みんなで大家さんを巡る集団訴訟の原告は、勝った。3件の判決はいずれも契約終了に基づく出資金返還請求で、返還義務そのものは会社側もほぼ争わず、裁判所は「当事者間に争いがない」「請求はいずれも理由がある」として支払いを命じた。
だが判決が確定させたのは「返してもらう権利」にすぎない。みんなで大家さんの事例を“企業の学び”にするなら、企業で債権管理を行うときに本当に問うべきは「裁判に勝つ方法」や「全額回収する方法」ではないといえる。
同じ構図は、企業間取引でも繰り返されている。直近の例が、2026年7月に破産したクレジットカード決済代行の全東信(大阪市中央区)だ。
この件も、みんなで大家さんの事例と同じく前兆はあった。2024年1月には他人名義で加盟店契約を結んだ疑いで社員が逮捕され、業界内では信用不安が広がっていた。この時に異変を感じた加盟店が、別の事業者に切り替える動きがあれば、負債総額約1151億円にも上る2026年最大級の大型倒産には至らなかっただろう。

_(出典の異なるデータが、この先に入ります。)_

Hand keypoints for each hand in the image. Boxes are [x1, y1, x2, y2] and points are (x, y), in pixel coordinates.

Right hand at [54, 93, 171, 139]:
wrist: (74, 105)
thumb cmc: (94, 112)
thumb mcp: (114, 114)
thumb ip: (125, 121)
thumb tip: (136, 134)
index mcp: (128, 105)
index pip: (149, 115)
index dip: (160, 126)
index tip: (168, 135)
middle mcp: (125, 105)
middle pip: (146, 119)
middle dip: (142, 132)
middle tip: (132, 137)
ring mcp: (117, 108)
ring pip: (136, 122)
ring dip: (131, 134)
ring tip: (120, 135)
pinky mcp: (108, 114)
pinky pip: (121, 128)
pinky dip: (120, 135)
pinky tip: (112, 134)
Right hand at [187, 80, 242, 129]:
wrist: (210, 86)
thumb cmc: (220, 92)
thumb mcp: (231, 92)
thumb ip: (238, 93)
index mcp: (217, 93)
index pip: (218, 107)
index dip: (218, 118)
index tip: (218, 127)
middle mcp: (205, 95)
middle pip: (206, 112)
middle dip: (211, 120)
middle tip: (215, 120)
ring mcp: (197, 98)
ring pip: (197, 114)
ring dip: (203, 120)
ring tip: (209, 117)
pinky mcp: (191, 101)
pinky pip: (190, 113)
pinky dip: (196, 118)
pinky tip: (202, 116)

もう一つ、時間の長さを示す例がアニメ制作会社ガイナックスだ。2016年、版権使用料約1億円の滞納を巡ってアニメ制作会社カラーが提訴し、翌年に支払いを命じる判決が確定した。だが会社はその後も存続し、破産申し立てに至ったのは2024年5月。判決から7年がたっていた。破産の直接のきっかけは、債権回収会社から債権請求訴訟を起こされたことである。カラーはガイナックスの商標と称号を取得して管理する形に落ち着いたが、現金1億円はついに返ってくることがなかった。
企業の債権回収に当たって考えるべきことは3つに収束する。
まず「前兆は必ず先に出ている」ということだ。手数料や入金条件の突然の変更、キーパーソンの逮捕、監督官庁による処分――それが出た時点で与信枠を絞ったり、契約関係を見直したりした者が、結果として最も多くの債権を回収しているといえる。

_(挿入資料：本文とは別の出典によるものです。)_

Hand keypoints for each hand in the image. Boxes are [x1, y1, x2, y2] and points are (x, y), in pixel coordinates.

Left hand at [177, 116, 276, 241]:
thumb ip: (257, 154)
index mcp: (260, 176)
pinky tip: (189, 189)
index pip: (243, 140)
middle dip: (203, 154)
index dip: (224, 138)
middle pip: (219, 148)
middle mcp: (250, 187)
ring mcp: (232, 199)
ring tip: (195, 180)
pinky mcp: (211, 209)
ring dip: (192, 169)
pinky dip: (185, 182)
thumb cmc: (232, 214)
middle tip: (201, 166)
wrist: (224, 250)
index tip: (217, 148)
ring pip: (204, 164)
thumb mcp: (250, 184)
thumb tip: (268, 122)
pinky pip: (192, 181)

そして「判決は回収を保証しない」ということを認識すべきだ。勝訴判決を持ったまま7年待つことは、実際に起こる。
最後に「現金で戻らないリスク」があるのであれば、あらかじめ現金以外で取れる担保を取るべきである。実物資産がなければ、ガイナックスの事例のような知的財産権も選択肢となる。
みんなで大家さんの事例を債権の回収というテーマで俯瞰(ふかん)すると、不動産業界の外でも発生し得る問題だと分かる。これを機に取引先に対してどのような債権を持っているのか、リスクへの対応方針は万全か、それぞれ棚卸ししてみてはいかがだろうか。